Surabaya-JATIMTERKINI.COM: Diduga menjadi korban mafia tanah, puluhan warga Ngajum, Kecamatan Balesari, Kabupaten Malang, akhirnya mendatangi Polda Jatim, Rabu (24/9/2025). Dengan didampingi kuasa hukumnya, Masbuhin, puluhan warga tersebut melaporkan sertifikat hak milik (SHM) mereka yang diduga digandakan oleh mafia tanah.
Laporan tersebut teregister dengan Nomor: LP/B/1197/VIII/2025/SPKT/POLDA JAWA TIMUR. Dalam keterangannya pada awak media, advokat senior Masbuhin mengatakan, bahwa praktek-praktek mafia tanah menjadi ancaman serius yang merugikan masyarakat, pemerintah, bahkan negara. Pasalnya, praktek mafia tanah tidak hanya berdampak pada kepemilikan tanah secara perorangan, tetapi juga menggangu stabilitas hukum, ekonomi dan sosial.
Hal itu seperti yang dialami puluhan Warga Ngajum, Kecamatan Balesari, Kabupaten Malang. Menurut Masbuhin, tanah perkebunan tebu yang dikuasai warga Ngajum ini sudah mengantongi kepemilikan sah berupa SHM (sertifikat hak milik) dari BPN Kabupaten Malang sejak 1994. Bahkan, mereka menguasai tanah tersebut sejak 30 tahun lalu, termasuk membayar PBB (Pajak Bumi dan Bangunan).
Namun, pada 2024 BPN Kabupaten Malang mendadak menerbitkan SHM atas nama orang lain. Merasa tanah berupa perkebunan tebu milik mereka terancam oleh pihak-pihak yang diduga sebagai mafia tanah, puluhan warga bersama kuasa hukumnya dari Masbuhin and Partners melaporkan kasus tersebut ke Polda Jatim.
Dikatakan Masbuhin, bahwa Firma Hukumnya telah ditunjuk oleh puluhan warga Malang pemilik kebun tebu untuk membongkar kasus yang diduga melibatkan mafia tanah. Bahkan, kata Masbuhin, team-nya juga sudah diturunkan ke lapangan pada Jumat 19 September 2025 dalam rangka identifikasi, check and re-check kebenaran atas keterangan warga tersebut.

*KETENTUAN TUGAS 1*
Menurut berita mafia tanah di atas, sejak tahun berapa warga Ngajum mengantongi SHM dari BPN Kabupaten Malang?
*KETENTUAN TUGAS 2*
Tulis ulang bagian berita mafia tanah mulai dari "Laporan tersebut teregister" hingga "Bumi dan Bangunan).", dengan mengganti "ancaman serius" menjadi "bahaya besar".
*KETENTUAN TUGAS 3*
Lanjutkan berita mafia tanah tentang laporan warga Ngajum ke Polda Jatim, dimulai setelah kalimat terakhirnya.

*DAFTAR DATA*

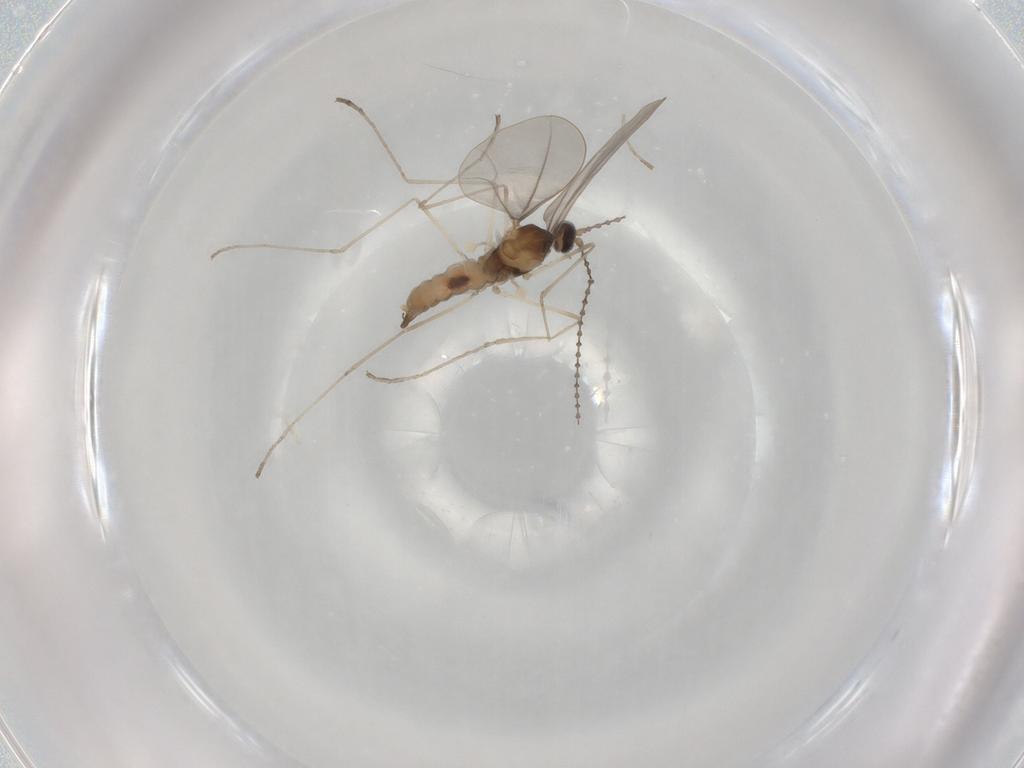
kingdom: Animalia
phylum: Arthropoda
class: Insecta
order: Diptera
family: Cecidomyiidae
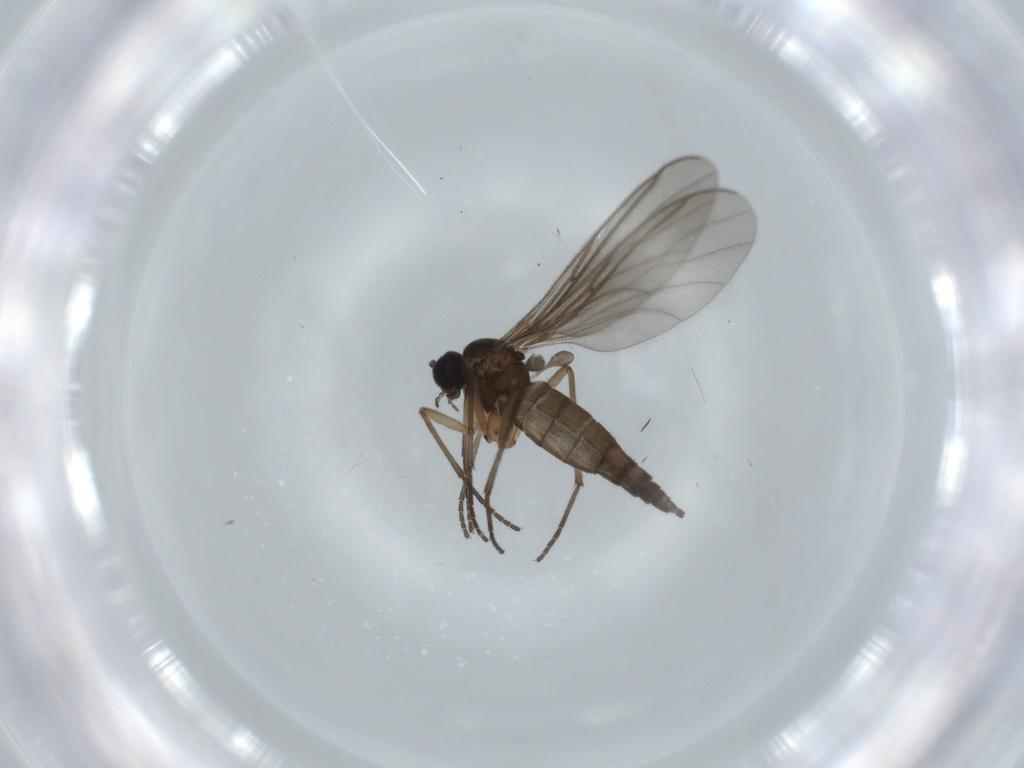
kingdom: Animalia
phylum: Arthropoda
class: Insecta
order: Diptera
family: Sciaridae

==

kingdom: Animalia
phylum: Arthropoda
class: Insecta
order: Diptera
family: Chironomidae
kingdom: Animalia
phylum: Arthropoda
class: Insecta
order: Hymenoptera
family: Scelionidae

*JAWABAN TUGAS 1*
Sejak 1994.

*JAWABAN TUGAS 2*
Laporan tersebut teregister dengan Nomor: LP/B/1197/VIII/2025/SPKT/POLDA JAWA TIMUR. Dalam keterangannya pada awak media, advokat senior Masbuhin mengatakan, bahwa praktek-praktek mafia tanah menjadi bahaya besar yang merugikan masyarakat, pemerintah, bahkan negara. Pasalnya, praktek mafia tanah tidak hanya berdampak pada kepemilikan tanah secara perorangan, tetapi juga menggangu stabilitas hukum, ekonomi dan sosial.
Hal itu seperti yang dialami puluhan Warga Ngajum, Kecamatan Balesari, Kabupaten Malang. Menurut Masbuhin, tanah perkebunan tebu yang dikuasai warga Ngajum ini sudah mengantongi kepemilikan sah berupa SHM (sertifikat hak milik) dari BPN Kabupaten Malang sejak 1994. Bahkan, mereka menguasai tanah tersebut sejak 30 tahun lalu, termasuk membayar PBB (Pajak Bumi dan Bangunan).

*JAWABAN TUGAS 3*
Advokat senior ini mengatakan, memang terdapat puluhan hektar tanah perkebunan tebu milik para warga yang sudah mempunyai SHM, namun pada 2024 telah terbit sertifikat ganda.
“Untuk sementara yang melapor ke kantor kami baru kurang lebih 20-an orang warga. Dengan luas tanah total kira-kira 15 hektar, dan kami menduga masih ada sekitar 30-an warga lagi yang belum melapor jadi korban mafia tanah ini,” jelas Masbuhin.
Modus mafia tanah tersebut, lanjut Masbuhin, dengan mempergunakan cara-cara merebut atau mengklaim tanah milik warga secara ilegal, yaitu diduga dengan memalsukan dokumen untuk proses sertifikasi melalui program PTSL. Untuk memuluskan aksinya, para mafia tanah ini bekerja sama dengan pejabat terkait. Sehingga kemudian muncul SHM ganda.
Ia mencontohkan, warga yang bernama Tarimin, yang sudah menguasai dan memiliki lahan perkebunan sejak 1993, dengan Sertifikat Hak Milik No. 603, dengan luas 4.630 m2, tiba-tiba diatas tanah perkebunan miliknya terbit Sertifikat SHM baru dari BPN Kabupaten Malang pada tanggal 31 Juli 2024 dengan nomor: 01049 atas nama MSE, dengan mengabungkan luas tanah milik tiga warga, termasuk tanah milik Tarimin.
Selain itu, tanah SHM bernomor: 173 atas nama Soekari Poerwanto, yang telah dijual sejak tahun 2013 kepada Sri Rahayu dengan Akta Jual Beli dihadapan PPAT setempat, No.134/2013, tiba tiba diatas tanah tersebut pada tahun 2024 diterbitkan Sertifikat SHM baru dengan No: 02148 atas nama MDZ, yang diterbitkan oleh BPN Kabupaten Malang.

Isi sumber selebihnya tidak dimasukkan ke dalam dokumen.